Contudo, cumpre ressaltar que há projeto de lei brasileira (Projeto de Lei n˚ 1.184/03) que, apesar de ter optado também pelo anonimato como regra, prevê, em caráter excepcional o acesso às informações genéticas do doador, inclusive sua identidade civil, em seu artigo 48.
Em Portugal, o filho por inseminação artificial pode, “junto dos competentes serviços de saúde, obter as informações de natureza genética que lhe respeitem, mas não podem conhecer a identidade do doador (Lei n˚ 32/2006, artigo 15/2).

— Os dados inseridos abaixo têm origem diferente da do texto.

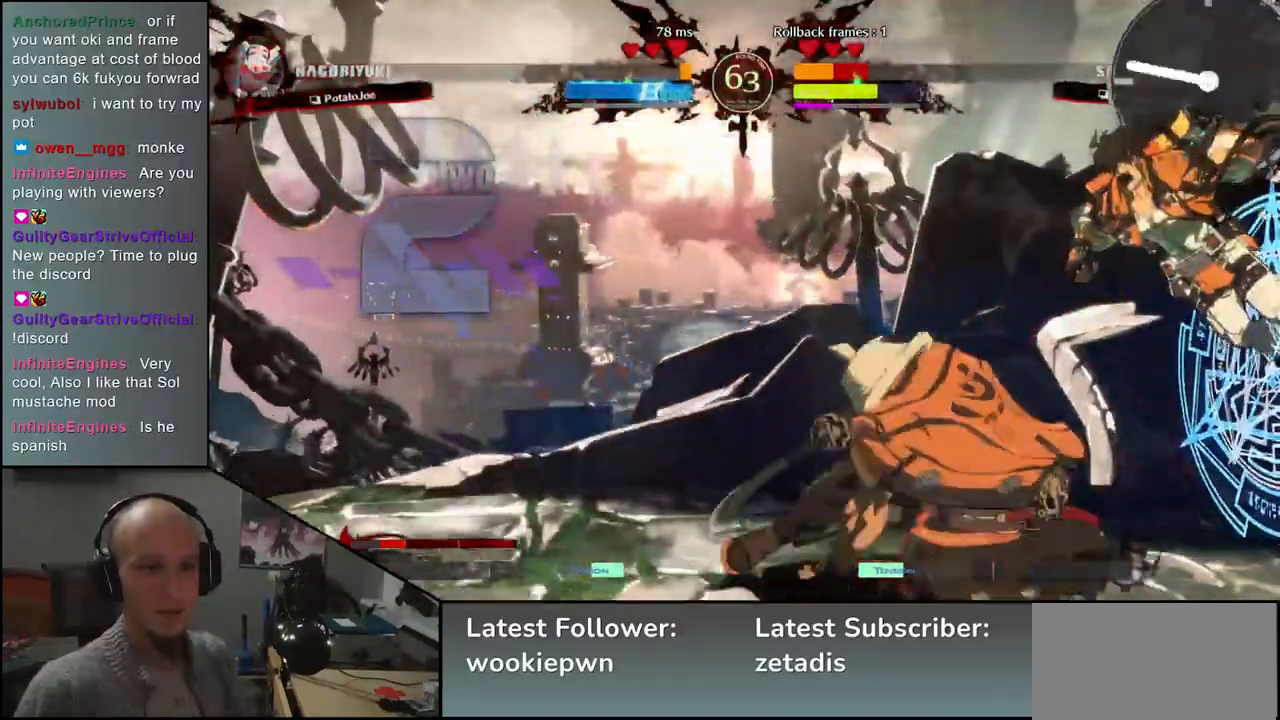
{"buttons": [], "left_stick": "center", "events": [[17, "L1", "up"], [117, "left_stick", "down-right"], [317, "left_stick", "center"], [333, "TRIANGLE", "down"], [417, "TRIANGLE", "up"]]}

Pode-se ainda obter informação sobre eventual impedimento legal para casamento junto do Conselho Nacional de Procriação Medicamente Assistida, mas a identidade do doador só poderá ser revelada se este expressamente o permitir (Lei n˚ 32/2006, artigo 15/3).
Mas o artigo 15 da Lei n˚ 32/2006 contém um número 4, que estabelece: “Sem prejuízo do disposto nos números anteriores, podem ainda ser obtidas informações sobre a identidade do doador por razões ponderosas reconhecidas por sentença judicial.”
Em relação a um direito comparado, cada país adotou um posicionamento com relação a esse assunto, formando, assim, duas correntes bem definidas e diametralmente opostas, quais sejam a de que preserva o anonimato e a que permite o conhecimento dos envolvidos, sendo que, neste caso, há uma subdivisão quanto ao reconhecimento do vínculo parental ou não.
A título exemplificativo, de um lado tem-se a França e a Dinamarca, que vedam de forma absoluta a quebra do anonimato. De outro, tem-se a Espanha e o Uruguai possuindo leis permitindo o conhecimento pelo fruto da concepção do doador do material genético, quando a questão envolve risco à saúde do fruto da concepção, e a Áustria e a Inglaterra, independente do motivo ensejador, havendo, ainda, projeto de lei argentino neste mesmo sentido.
Por fim, não é nada fácil optar entre estas duas grandes tendências. Qualquer delas se apoia na defesa de valores ponderosos, respectivamente, na defesa da paz da família e na defesa da verdade acerca da ascendência biológica.
O anonimato do doador parece exprimir bem a irrelevância da sua identidade e do seu papel social no processo de fecundação, porém, a ocultação da verdade biológica parece contrariar não só a relevância em geral, dos conhecimentos das ciências biológicas, mas também o culto da verdade nas sociedades em que o problema da inseminação heteróloga se põe.
[1] DINIZ, Maria Helena. O estado atual do biodireito. São Paulo; Saraiva, 2010, p.58
Daniella Campos B. de Amorim - 43.202 OAB/GO
Especialista em Direito da Medicina pela Universidade de Coimbra - Portugal.